Common causes: 1. Environment variables not set in production 2. Network access blocked - Firewalls, security groups 3. Different dependencies - Production might have different package versions 4. SSL/TLS issues - Certificate problems in production

Solutions: 1. Check environment variables:

# In production environment
echo $RUNFORGE_API_KEY
echo $RUNFORGE_ENDPOINT

2. Test network connectivity:

curl -I https://your-runforge-instance.com/api/health

3. Compare package versions between environments 4. Check logs for specific error messages in production

Problem: Works Sometimes, Fails Other Times¶

This suggests: - Rate limiting - Some requests succeed before hitting limits - Network instability - Intermittent connectivity issues - Provider capacity - AI services sometimes overloaded - Race conditions - Multiple requests interfering with each other

Solutions: - Add comprehensive error handling and retry logic - Implement circuit breaker pattern for failing services - Use multiple providers for redundancy - Add proper logging to identify patterns in failures

Getting Help¶

Before Asking for Help¶

Check the logs - Look for specific error messages
Test with minimal example - Isolate the problem
Verify your setup - Double-check API keys, endpoints, etc.
Check provider status pages - Is the AI service having issues?

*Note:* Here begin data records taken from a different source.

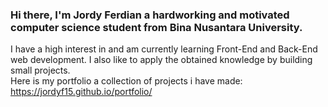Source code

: ### Hi there, I'm Jordy Ferdian a hardworking and motivated computer science student from Bina Nusantara University.  
I have a high interest in and am currently learning Front-End and Back-End web development. I also like to apply the obtained knowledge by building small projects.  
Here is my portfolio a collection of projects i have made:  
https://jordyf15.github.io/portfolio/

<!--
**jordyf15/jordyf15** is a ✨ _special_ ✨ repository because its `README.md` (this file) appears on your GitHub profile.

Here are some ideas to get you started:

- 🔭 I’m currently working on ...
- 🌱 I’m currently learning ...
- 👯 I’m looking to collaborate on ...
- 🤔 I’m looking for help with ...
- 💬 Ask me about ...
- 📫 How to reach me: ...
- 😄 Pronouns: ...
- ⚡ Fun fact: ...
-->
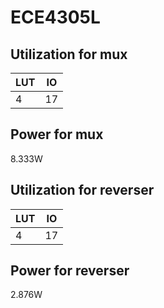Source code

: # ECE4305L


## Utilization for mux
| LUT    | IO |
| -------- | ------- |
| 4  | 17   |


## Power for mux
8.333W

## Utilization for reverser
| LUT    | IO |
| -------- | ------- |
| 4  | 17   |

## Power for reverser
2.876W
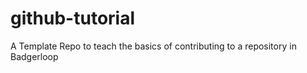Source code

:# github-tutorial
A Template Repo to teach the basics of contributing to a repository in Badgerloop
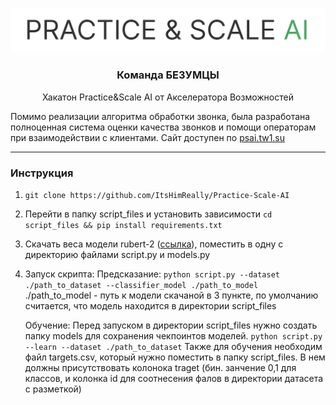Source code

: <p align="center">
    <img width="636" alt="practice scale logo" src="assets/img/practice-scale_logo.png">
</p>

<h3 align="center">
    Команда БЕЗУМЦЫ
</h3>
<p align="center">
    Хакатон Practice&amp;Scale AI от Акселератора Возможностей
</p> 

Помимо реализации алгоритма обработки звонка, была разработана полноценная система оценки качества звонков и помощи операторам при взаимодействии с клиентами. Сайт доступен по [psai.tw1.su](https://psai.tw1.su/)

---
### Инструкция 

1. `git clone https://github.com/ItsHimReally/Practice-Scale-AI`
2. Перейти в папку script_files и установить зависимости `cd script_files && pip install requirements.txt`
3. Скачать веса модели rubert-2 ([ссылка](https://drive.google.com/file/d/1WEIKdmmZLRExeU8Mr2JjP-6HS6UBpY_x/view)), поместить в одну с директорию файлами script.py и models.py
4. Запуск скрипта:
   Предсказание: 
       `python script.py --dataset ./path_to_dataset --classifier_model ./path_to_model`
       ./path_to_model - путь к модели скачаной в 3 пункте, по умолчанию считается, что модель находится в директории script_files
   
   Обучение:
       Перед запуском в директории script_files нужно создать папку models для сохранения чекпоинтов моделей.
       `python script.py --learn --dataset ./path_to_dataset`
       Также для обучения необходим файл targets.csv, который нужно поместить в папку script_files. В нем должны присутствовать колонока traget (бин. занчение 0,1 для классов, и колонка id для соотнесения фалов в директории датасета с разметкой)
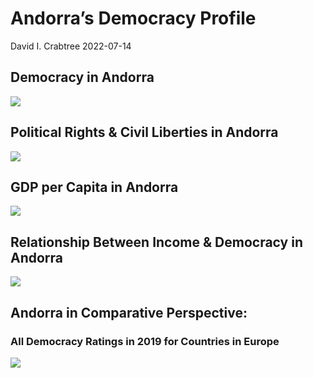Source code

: Andorra’s Democracy Profile
================
David I. Crabtree
2022-07-14

## Democracy in Andorra

![](C:\Users\David\Desktop\PROGRA~1\FILESA~1\CFSS\hw06\reports\ANDORR~1/figure-gfm/Demscore-1.png)<!-- -->

## Political Rights & Civil Liberties in Andorra

![](C:\Users\David\Desktop\PROGRA~1\FILESA~1\CFSS\hw06\reports\ANDORR~1/figure-gfm/Political%20Rights%20&%20Civil%20Libs-1.png)<!-- -->

## GDP per Capita in Andorra

![](C:\Users\David\Desktop\PROGRA~1\FILESA~1\CFSS\hw06\reports\ANDORR~1/figure-gfm/GDP%20per%20Capita-1.png)<!-- -->

## Relationship Between Income & Democracy in Andorra

![](C:\Users\David\Desktop\PROGRA~1\FILESA~1\CFSS\hw06\reports\ANDORR~1/figure-gfm/Income%20&%20Dem-1.png)<!-- -->

## Andorra in Comparative Perspective:

### All Democracy Ratings in 2019 for Countries in Europe

![](C:\Users\David\Desktop\PROGRA~1\FILESA~1\CFSS\hw06\reports\ANDORR~1/figure-gfm/Democracy%20in%20Comparative%20Perspective-1.png)<!-- -->
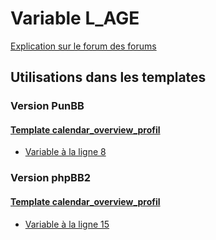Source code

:# Variable L_AGE
[Explication sur le forum des forums](http://forum.forumactif.com/t294113-listing-des-variables#L_AGE)
## Utilisations dans les templates
### Version PunBB
#### [Template calendar_overview_profil](punbb/calendar_overview_profil.md)
* [Variable à la ligne 8](../punbb/calendar_overview_profil.tpl#L8)
### Version phpBB2
#### [Template calendar_overview_profil](subsilver/calendar_overview_profil.md)
* [Variable à la ligne 15](../subsilver/calendar_overview_profil.tpl#L15)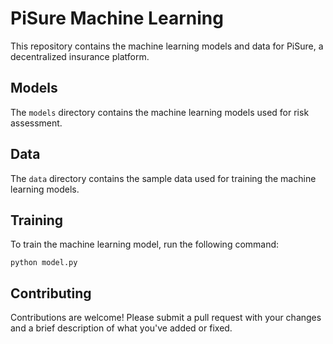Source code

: # PiSure Machine Learning

This repository contains the machine learning models and data for PiSure, a decentralized insurance platform.

## Models

The `models` directory contains the machine learning models used for risk assessment.

## Data

The `data` directory contains the sample data used for training the machine learning models.

## Training

To train the machine learning model, run the following command:

`python model.py`

## Contributing

Contributions are welcome! Please submit a pull request with your changes and a brief description of what you've added or fixed.
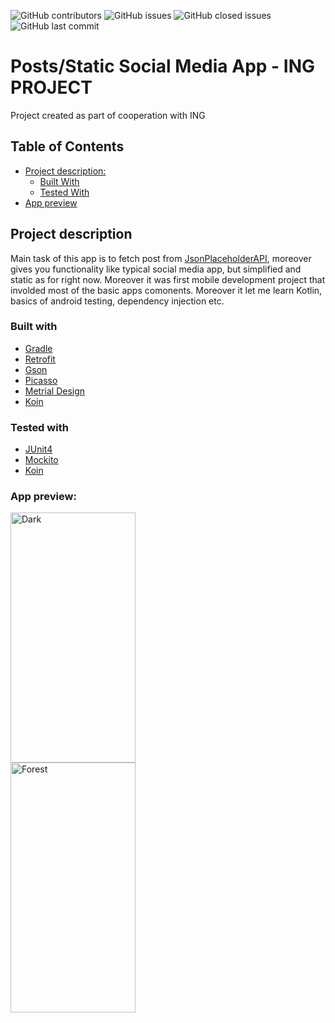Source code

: <!-- Project SHIELD -->
![GitHub contributors](https://img.shields.io/github/contributors/lswarss/ing_project)
![GitHub issues](https://img.shields.io/github/issues-raw/lswarss/ing_project)
![GitHub closed issues](https://img.shields.io/github/issues-closed-raw/lswarss/ing_project)
![GitHub last commit](https://img.shields.io/github/last-commit/lswarss/ing_project)

# Posts/Static Social Media App - ING PROJECT
Project created as part of cooperation with ING 

<!-- TABLE OF CONTENTS -->
## Table of Contents

* [Project description:](#project-description)
  * [Built With](#built-with)
  * [Tested With](#tested-with)
* [App preview](#app-preview)

## Project description
Main task of this app is to fetch post from [JsonPlaceholderAPI](https://jsonplaceholder.typicode.com), moreover gives you functionality like typical social media app, but simplified and static as for right now. Moreover it was first mobile development project that involded most of the basic apps comonents. Moreover it let me learn Kotlin, basics of android testing, dependency injection etc.

### Built with
* [Gradle](https://gradle.org/)
* [Retrofit](https://square.github.io/retrofit/)
* [Gson](https://github.com/google/gson)
* [Picasso](https://square.github.io/picasso/)
* [Metrial Design](https://material.io/)
* [Koin](https://insert-koin.io/)

### Tested with
* [JUnit4](https://junit.org/junit4/)
* [Mockito](https://site.mockito.org/)
* [Koin](https://insert-koin.io/)

### App preview: 
<div class="row">
  <div class="column">
    <img src="ing_app_dark.gif" alt="Dark" height="400xp" width="200px" margin="30px">
  </div>
  <div class="column">
    <img src="ing_app_light.gif" alt="Forest" height="400xp" width="200px">
 </div>
 </div>

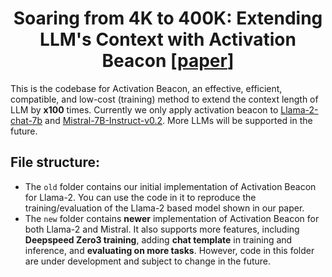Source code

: <div align="center">
<h1>Soaring from 4K to 400K: Extending LLM's Context with Activation Beacon [<a href="https://arxiv.org/abs/2401.03462">paper</a>]</h1>
</div>

This is the codebase for Activation Beacon, an effective, efficient, compatible, and low-cost (training) method to extend the context length of LLM by **x100** times. Currently we only apply activation beacon to [Llama-2-chat-7b](https://huggingface.co/namespace-Pt/activation-beacon-llama2-7b-chat) and [Mistral-7B-Instruct-v0.2](https://huggingface.co/namespace-Pt/activation-beacon-mistral-7b). More LLMs will be supported in the future.


## File structure:
- The `old` folder contains our initial implementation of Activation Beacon for Llama-2. You can use the code in it to reproduce the training/evaluation of the Llama-2 based model shown in our paper.
- The `new` folder contains **newer** implementation of Activation Beacon for both Llama-2 and Mistral. It also supports more features, including **Deepspeed Zero3 training**, adding **chat template** in training and inference, and **evaluating on more tasks**. However, code in this folder are under development and subject to change in the future.
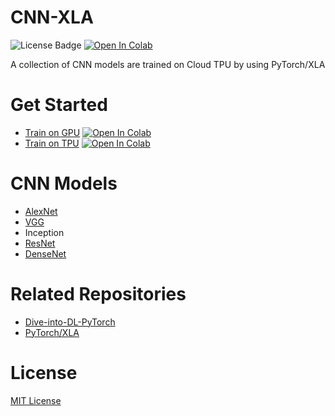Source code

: # CNN-XLA

![License Badge](https://img.shields.io/badge/python-3.5%2B-blue) [![Open In Colab](https://colab.research.google.com/assets/colab-badge.svg)](https://colab.research.google.com/github/fengredrum/cnn-xla/blob/master/notebooks/Train-on-TPU.ipynb)

A collection of CNN models are trained on Cloud TPU by using PyTorch/XLA

# Get Started

* [Train on GPU](notebooks/Train-on-GPU.ipynb) [![Open In Colab](https://colab.research.google.com/assets/colab-badge.svg)](https://colab.research.google.com/github/fengredrum/cnn-xla/blob/master/notebooks/Train-on-GPU.ipynb)
* [Train on TPU](notebooks/Train-on-TPU.ipynb) [![Open In Colab](https://colab.research.google.com/assets/colab-badge.svg)](https://colab.research.google.com/github/fengredrum/cnn-xla/blob/master/notebooks/Train-on-TPU.ipynb)

# CNN Models

* [AlexNet](models/alexnet.py)
* [VGG](models/vgg.py)
* Inception
* [ResNet](models/resnet.py)
* [DenseNet](models/densenet.py)

# Related Repositories

* [Dive-into-DL-PyTorch](https://github.com/ShusenTang/Dive-into-DL-PyTorch)
* [PyTorch/XLA](https://github.com/pytorch/xla)

# License

[MIT License](LICENSE)
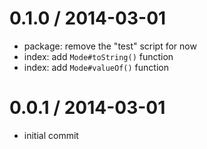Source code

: 
0.1.0 / 2014-03-01
==================

  * package: remove the "test" script for now
  * index: add `Mode#toString()` function
  * index: add `Mode#valueOf()` function

0.0.1 / 2014-03-01
==================

  * initial commit

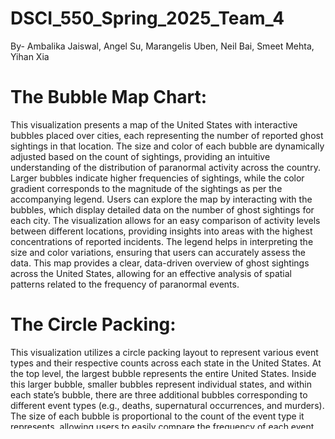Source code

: # DSCI_550_Spring_2025_Team_4

By- Ambalika Jaiswal, Angel Su, Marangelis Uben, Neil Bai, Smeet Mehta, Yihan Xia

# The Bubble Map Chart: 
This visualization presents a map of the United States with interactive bubbles placed over cities, each representing the number of reported ghost sightings in that location. The size and color of each bubble are dynamically adjusted based on the count of sightings, providing an intuitive understanding of the distribution of paranormal activity across the country. Larger bubbles indicate higher frequencies of sightings, while the color gradient corresponds to the magnitude of the sightings as per the accompanying legend.
Users can explore the map by interacting with the bubbles, which display detailed data on the number of ghost sightings for each city. The visualization allows for an easy comparison of activity levels between different locations, providing insights into areas with the highest concentrations of reported incidents. The legend helps in interpreting the size and color variations, ensuring that users can accurately assess the data.
This map provides a clear, data-driven overview of ghost sightings across the United States, allowing for an effective analysis of spatial patterns related to the frequency of paranormal events.

# The Circle Packing:
This visualization utilizes a circle packing layout to represent various event types and their respective counts across each state in the United States. At the top level, the largest bubble represents the entire United States. Inside this larger bubble, smaller bubbles represent individual states, and within each state’s bubble, there are three additional bubbles corresponding to different event types (e.g., deaths, supernatural occurrences, and murders).
The size of each bubble is proportional to the count of the event type it represents, allowing users to easily compare the frequency of each event within each state. The hierarchical structure of the circle packing visualization provides a clear, compact view of the data, with the size of the bubbles indicating the relative frequency of events.Users can interact with the visualization to explore each state’s data in more detail, gaining insight into the distribution and frequency of event types within the U.S. The structure of the layout makes it easy to visually compare the event counts both at the state and national levels.

# The Lollipop chart:
The lollipop chart is an effective visualization for comparing eyewitness counts across U.S. states because it presents the data in a clear and visually appealing way. It avoids the clutter of traditional bar charts by using minimal lines and prominent dots, making it easier to read when many states are involved. The chart emphasizes differences between states, helping users quickly identify those with the highest number of eyewitnesses. Interactive features like hover tooltips provide additional context, allowing users to explore detailed descriptions of the most significant incidents in each state. This adds narrative depth without overwhelming the main visual. The simplicity of the design also makes it suitable for dashboards or reports where space is limited. Overall, the lollipop chart strikes a balance between clarity, aesthetics, and interactivity, making it a strong choice for this type of categorical comparison.

# The word cloud:
This word cloud visualization highlights the most frequently mentioned words in eyewitness testimonies. The size of each word corresponds to its frequency, allowing users to quickly identify the most common terms associated with paranormal events. By visualizing these keywords, users can gain insights into recurring themes and patterns in the testimonies, providing a clear overview of the language and topics most prevalent in reports.

# The similarity Histogram:
This visualizes the similarity between captions of haunted locations and AI-generated image descriptions. The analysis compares two types of text:Haunted Place Caption: A description of haunted incident, typically associated with ghost stories or paranormal activities.AI-Generated Image Description: A caption generated by AI based on an image created to represent the haunted location. This AI-generated image is designed to reflect the atmosphere described in the haunted location caption.The histogram shows the distribution of similarity scores between these two types of captions. Below the histogram, the top 3 most similar and the 3 least similar images are displayed, along with their respective similarity scores, original captions, and AI-generated captions. This allows users to explore how well the AI-generated images match the textual descriptions of haunted locations.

Information to Include When Asking for Help¶

Always include: - Exact error messages (copy/paste, don't paraphrase) - Your SDK version and environment (Node.js version, Python version, etc.) - Code snippet showing how you're using RunForge (remove API keys!) - What you expected vs what actually happened - When the problem started - Was it ever working?

Example good help request:

I'm getting this error when trying to track OpenAI calls:

Error: "Invalid API key provided"

My setup:
- @runforge/sdk version 1.2.3
- Node.js 18.17.0  
- OpenAI calls work fine without RunForge tracking

Code snippet:
const runforge = new RunForge({
  apiKey: process.env.RUNFORGE_API_KEY,
  endpoint: 'http://localhost:3000/api/ingest'
});

This started happening yesterday; it was working fine before.

Where to Get Help¶

RunForge Documentation - Check other guides first
Provider Documentation - For provider-specific issues
Community Forums - GitHub issues, Discord, etc.
Support Channels - Email support for urgent issues

Prevention Tips¶

Avoid Common Mistakes¶

Always use environment variables for API keys
Implement proper error handling - Don't let tracking failures break your app
Set reasonable rate limits - Don't overwhelm providers
Monitor your usage - Set up alerts before problems occur
Test in staging first - Don't deploy untested changes to production
Keep dependencies updated - But test updates before deploying

Health Checks¶

Regular monitoring you should set up:

// Health check function
async function healthCheck() {
  try {
    // Test RunForge connectivity
    const response = await fetch(`${RUNFORGE_ENDPOINT}/health`);
    console.log('RunForge:', response.ok ? '✅' : '❌');

    // Test provider connectivity  
    const testCall = await openai.chat.completions.create({
      model: 'gpt-4o-mini',
      messages: [{ role: 'user', content: 'test' }],
      max_tokens: 5
    });
    console.log('OpenAI:', testCall ? '✅' : '❌');

  } catch (error) {
    console.log('Health check failed:', error.message);
  }
}

// Run health check periodically
setInterval(healthCheck, 300000); // Every 5 minutes

Monthly review checklist: - [ ] Are API keys still valid and not expired? - [ ] Are provider accounts in good standing with sufficient credits? - [ ] Are error rates within acceptable ranges? - [ ] Are costs trending as expected? - [ ] Are there any new models or features to take advantage of?

Remember: Most issues are configuration problems, not bugs in RunForge or the AI providers. Double-check your setup before assuming there's a deeper problem!